» What to produce
Begin at the top of the records below and print each line exactly until the line containing "Đào Ngọc Chính" has been printed; any pictures are to be left out.

Content starts

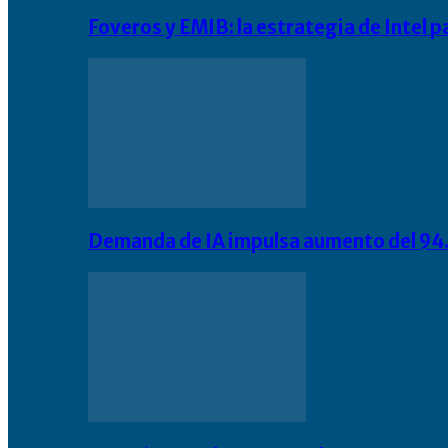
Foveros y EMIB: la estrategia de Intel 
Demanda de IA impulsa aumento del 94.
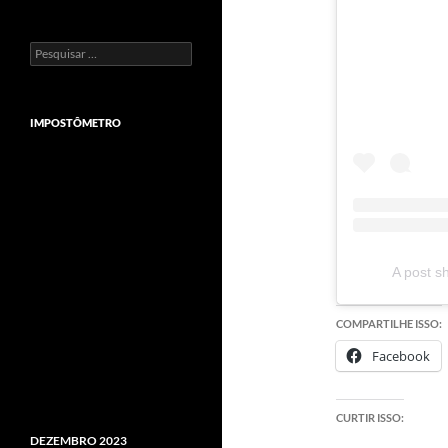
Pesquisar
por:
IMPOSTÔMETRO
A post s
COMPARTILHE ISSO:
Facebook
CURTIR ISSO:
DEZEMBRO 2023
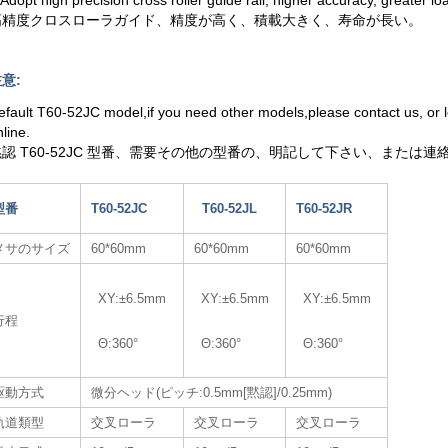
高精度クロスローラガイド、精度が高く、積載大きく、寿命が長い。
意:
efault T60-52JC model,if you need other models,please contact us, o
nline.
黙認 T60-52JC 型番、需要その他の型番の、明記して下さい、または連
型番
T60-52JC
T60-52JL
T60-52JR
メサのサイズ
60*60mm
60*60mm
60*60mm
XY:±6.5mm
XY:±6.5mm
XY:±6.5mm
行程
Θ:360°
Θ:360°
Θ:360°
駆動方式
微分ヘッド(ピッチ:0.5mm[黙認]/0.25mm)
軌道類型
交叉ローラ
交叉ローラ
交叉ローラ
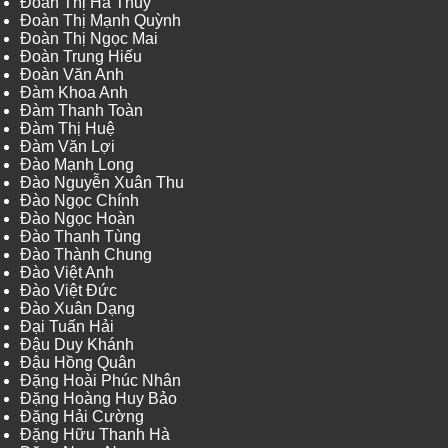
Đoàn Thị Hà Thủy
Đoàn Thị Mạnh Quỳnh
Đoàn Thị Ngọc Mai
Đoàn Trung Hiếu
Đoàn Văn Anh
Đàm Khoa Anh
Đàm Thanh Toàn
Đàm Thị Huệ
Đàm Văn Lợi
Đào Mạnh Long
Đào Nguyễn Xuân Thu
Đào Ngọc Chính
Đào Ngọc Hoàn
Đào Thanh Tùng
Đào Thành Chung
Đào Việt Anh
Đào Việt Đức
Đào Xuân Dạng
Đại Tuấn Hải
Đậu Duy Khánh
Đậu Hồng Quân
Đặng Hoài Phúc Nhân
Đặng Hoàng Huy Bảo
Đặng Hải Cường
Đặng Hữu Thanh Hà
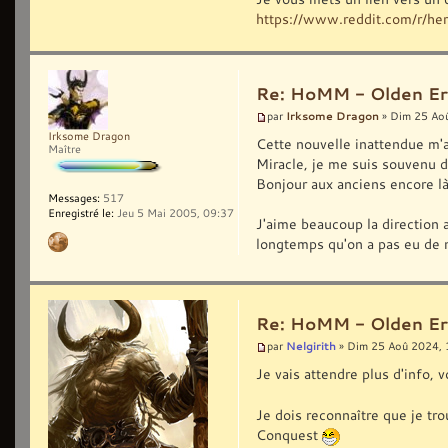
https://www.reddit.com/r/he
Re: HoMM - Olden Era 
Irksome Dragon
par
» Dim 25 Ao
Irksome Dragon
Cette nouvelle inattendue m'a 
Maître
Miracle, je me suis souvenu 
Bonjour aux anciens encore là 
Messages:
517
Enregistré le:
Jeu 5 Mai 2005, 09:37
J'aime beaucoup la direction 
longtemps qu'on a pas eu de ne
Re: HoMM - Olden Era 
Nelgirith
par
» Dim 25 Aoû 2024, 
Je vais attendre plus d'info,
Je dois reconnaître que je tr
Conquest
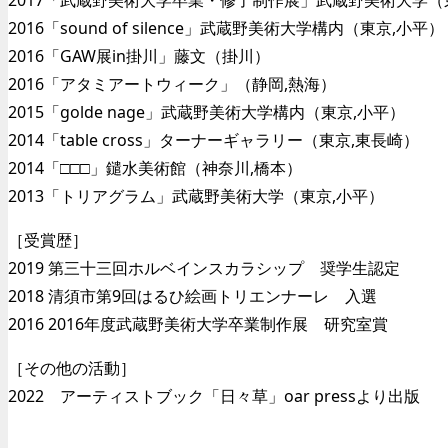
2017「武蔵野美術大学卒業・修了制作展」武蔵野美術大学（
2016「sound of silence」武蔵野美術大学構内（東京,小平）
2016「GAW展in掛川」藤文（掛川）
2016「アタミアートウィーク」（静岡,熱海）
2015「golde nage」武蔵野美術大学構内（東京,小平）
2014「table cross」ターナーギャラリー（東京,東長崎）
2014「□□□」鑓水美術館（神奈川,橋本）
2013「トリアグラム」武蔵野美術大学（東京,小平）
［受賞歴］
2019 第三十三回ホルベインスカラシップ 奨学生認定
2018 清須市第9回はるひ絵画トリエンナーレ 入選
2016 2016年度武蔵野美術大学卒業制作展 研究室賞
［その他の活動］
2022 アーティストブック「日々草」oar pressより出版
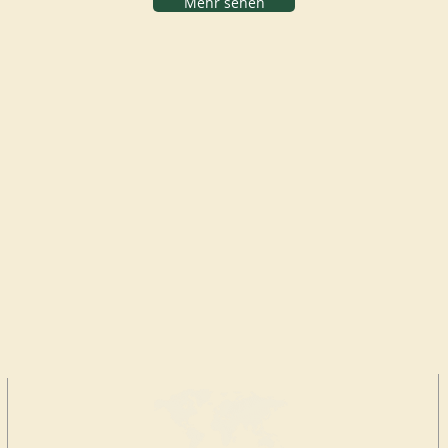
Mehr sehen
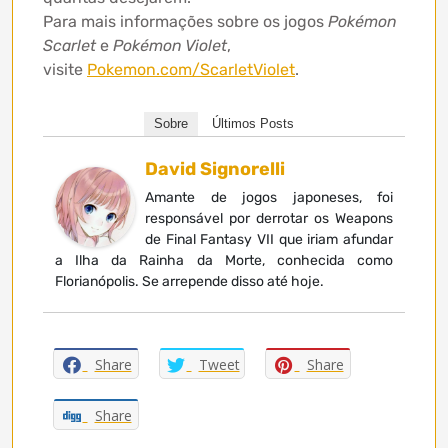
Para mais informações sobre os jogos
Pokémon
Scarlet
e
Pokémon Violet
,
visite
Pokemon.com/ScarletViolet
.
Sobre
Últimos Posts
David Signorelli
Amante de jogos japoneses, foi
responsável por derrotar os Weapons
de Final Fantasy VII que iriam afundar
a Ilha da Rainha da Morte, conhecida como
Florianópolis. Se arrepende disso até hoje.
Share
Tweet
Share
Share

Content ends

» Answer below
Foveros y EMIB: la estrategia de Intel 
Demanda de IA impulsa aumento del 94.
Pesquisar
por:
IMPOSTÔMETRO
A post s
COMPARTILHE ISSO:
Facebook
CURTIR ISSO:
DEZEMBRO 2023
高精度クロスローラガイド、精度が高く、積載大きく、寿命が長い。
意:
efault T60-52JC model,if you need other models,please contact us, o
nline.
黙認 T60-52JC 型番、需要その他の型番の、明記して下さい、または連
型番
T60-52JC
T60-52JL
T60-52JR
メサのサイズ
60*60mm
60*60mm
60*60mm
XY:±6.5mm
XY:±6.5mm
XY:±6.5mm
行程
Θ:360°
Θ:360°
Θ:360°
駆動方式
微分ヘッド(ピッチ:0.5mm[黙認]/0.25mm)
軌道類型
交叉ローラ
交叉ローラ
交叉ローラ
Đoàn Thị Hà Thủy
Đoàn Thị Mạnh Quỳnh
Đoàn Thị Ngọc Mai
Đoàn Trung Hiếu
Đoàn Văn Anh
Đàm Khoa Anh
Đàm Thanh Toàn
Đàm Thị Huệ
Đàm Văn Lợi
Đào Mạnh Long
Đào Nguyễn Xuân Thu
Đào Ngọc Chính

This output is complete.